Lamenta, l’amica Anna Maria Folchini Stabile l’assenza, oggi, di quei libri per ragazzi che educarono le nostre generazioni ai buoni sentimenti, agli ideali di apertura e rispetto dell’altro, a sentire ciò che l’altro ha da dirci (questo, in fondo, è, anche, la cultura); a vedere nell’altro un nostro eguale, quale che sia il colore della sua pelle o il suo modo di vivere. Sì, hai ragione, cara amica, ma in questa sottocultura dominante non c’è spazio per questi valori e per quei libri che tu ricordi, e che hanno fatto di noi quel che siamo. Perché tutti siamo il prodotto di ciò di cui ci nutriamo. E noi siamo il prodotto di quell’humus nel quale vivemmo. E qual è quello dove oggi si vive? Quale può essere l’humus culturale in un paese dove ci sono governanti che considerano la prima istituzione culturale, la scuola, soltanto come causa di spesa passiva e improduttiva, perciò si riduce costantemente il numero degli insegnanti, si chiudono scuole e classi; dove si sopprimono (allo scopo c’è pronto un decreto), istituzioni di riconosciuto prestigio internazionale come l’Accademia della Crusca, e l’Accademia dei Lincei; dove diminuiscono le pubblicazioni.
E, ancora, un paese dove le biblioteche comunali, gli stessi musei, le pinacoteche, i teatri, gli auditorium  continuano ad avere una funzione marginale per la diffusione della cultura, mentre potrebbero e dovrebbero essere centri propulsori di cultura attiva; potrebbero e dovrebbero diventare laboratori culturali e artistici, aperti a molteplici iniziative di incontri culturali su iniziativa di queste stesse istituzioni o di iniziativa di associazioni o gruppi di liberi cittadini.

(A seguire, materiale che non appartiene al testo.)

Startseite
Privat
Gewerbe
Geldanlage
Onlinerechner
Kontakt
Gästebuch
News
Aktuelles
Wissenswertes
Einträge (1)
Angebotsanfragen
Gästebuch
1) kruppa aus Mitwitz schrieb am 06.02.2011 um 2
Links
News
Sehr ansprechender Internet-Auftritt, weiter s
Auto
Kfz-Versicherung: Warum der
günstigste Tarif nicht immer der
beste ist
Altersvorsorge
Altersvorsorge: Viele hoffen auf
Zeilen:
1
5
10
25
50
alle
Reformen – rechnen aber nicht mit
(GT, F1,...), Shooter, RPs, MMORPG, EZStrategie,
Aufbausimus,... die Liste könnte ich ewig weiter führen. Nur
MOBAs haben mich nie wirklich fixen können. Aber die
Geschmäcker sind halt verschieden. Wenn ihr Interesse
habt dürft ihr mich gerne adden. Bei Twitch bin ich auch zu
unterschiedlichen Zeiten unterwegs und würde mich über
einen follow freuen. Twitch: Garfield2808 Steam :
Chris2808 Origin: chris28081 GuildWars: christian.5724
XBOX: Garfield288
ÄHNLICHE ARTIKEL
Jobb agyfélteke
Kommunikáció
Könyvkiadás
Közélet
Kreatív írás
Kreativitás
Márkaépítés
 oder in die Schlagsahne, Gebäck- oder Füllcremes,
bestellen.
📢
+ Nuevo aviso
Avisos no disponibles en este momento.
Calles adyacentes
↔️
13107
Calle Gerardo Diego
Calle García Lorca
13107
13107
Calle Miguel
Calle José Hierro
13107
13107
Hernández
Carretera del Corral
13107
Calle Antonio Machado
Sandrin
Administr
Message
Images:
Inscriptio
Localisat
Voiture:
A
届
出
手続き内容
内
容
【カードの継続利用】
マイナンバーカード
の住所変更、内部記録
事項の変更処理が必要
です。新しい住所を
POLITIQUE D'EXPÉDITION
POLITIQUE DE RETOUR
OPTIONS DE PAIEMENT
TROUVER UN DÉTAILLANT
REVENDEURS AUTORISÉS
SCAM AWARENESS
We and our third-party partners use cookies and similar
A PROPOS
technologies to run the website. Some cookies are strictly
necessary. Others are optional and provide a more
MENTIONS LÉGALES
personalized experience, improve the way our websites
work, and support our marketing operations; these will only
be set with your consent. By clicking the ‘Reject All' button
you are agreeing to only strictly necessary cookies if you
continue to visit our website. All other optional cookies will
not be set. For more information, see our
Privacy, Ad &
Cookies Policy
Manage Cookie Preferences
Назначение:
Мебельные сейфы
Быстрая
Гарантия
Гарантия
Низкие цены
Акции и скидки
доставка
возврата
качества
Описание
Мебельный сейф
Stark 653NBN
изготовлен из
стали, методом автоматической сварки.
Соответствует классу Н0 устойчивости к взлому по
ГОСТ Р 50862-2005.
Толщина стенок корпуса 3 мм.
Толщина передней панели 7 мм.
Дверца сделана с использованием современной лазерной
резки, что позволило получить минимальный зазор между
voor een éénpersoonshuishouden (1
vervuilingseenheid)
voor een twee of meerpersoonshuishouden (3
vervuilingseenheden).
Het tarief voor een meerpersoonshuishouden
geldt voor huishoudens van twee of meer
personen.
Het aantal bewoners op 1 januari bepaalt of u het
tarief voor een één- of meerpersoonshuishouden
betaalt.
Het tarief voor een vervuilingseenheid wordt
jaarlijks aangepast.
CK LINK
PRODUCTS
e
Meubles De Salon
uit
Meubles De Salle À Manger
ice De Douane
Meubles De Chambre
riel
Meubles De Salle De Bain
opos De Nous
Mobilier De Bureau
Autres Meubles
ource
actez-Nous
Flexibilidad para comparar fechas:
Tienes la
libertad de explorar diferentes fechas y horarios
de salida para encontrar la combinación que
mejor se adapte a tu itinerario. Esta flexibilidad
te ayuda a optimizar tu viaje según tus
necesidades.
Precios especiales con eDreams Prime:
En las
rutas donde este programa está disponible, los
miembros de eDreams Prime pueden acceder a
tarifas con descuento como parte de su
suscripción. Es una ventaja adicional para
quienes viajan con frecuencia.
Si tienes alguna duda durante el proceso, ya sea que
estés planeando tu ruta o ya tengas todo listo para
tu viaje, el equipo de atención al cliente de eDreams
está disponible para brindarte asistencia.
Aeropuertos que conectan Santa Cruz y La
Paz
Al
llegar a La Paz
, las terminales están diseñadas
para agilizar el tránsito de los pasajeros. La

Ritengo questi modi, né tutti, né i soli, ovviamente, atti a promuovere una politica di espansione  culturale intesa, anche, a elevare gli interessi e i ‘gusti’ letterari e artistici, e a spingere in avanti tutta la società determinando, in definitiva, anche l’evoluzione dell’editoria verso una diversa politica editoriale.
In carenza di queste condizioni, a me pare, che quanti siamo consumatori e amanti di cultura non possiamo far altro che autoinvestirci di una funzione vicaria delle istituzioni pubbliche culturali più o meno assenti, e farci, oltre che fruitori, anche, ‘propagandisti’ e organizzatori di eventi culturali.         
Al di là di questo non saprei cos’altro proporre.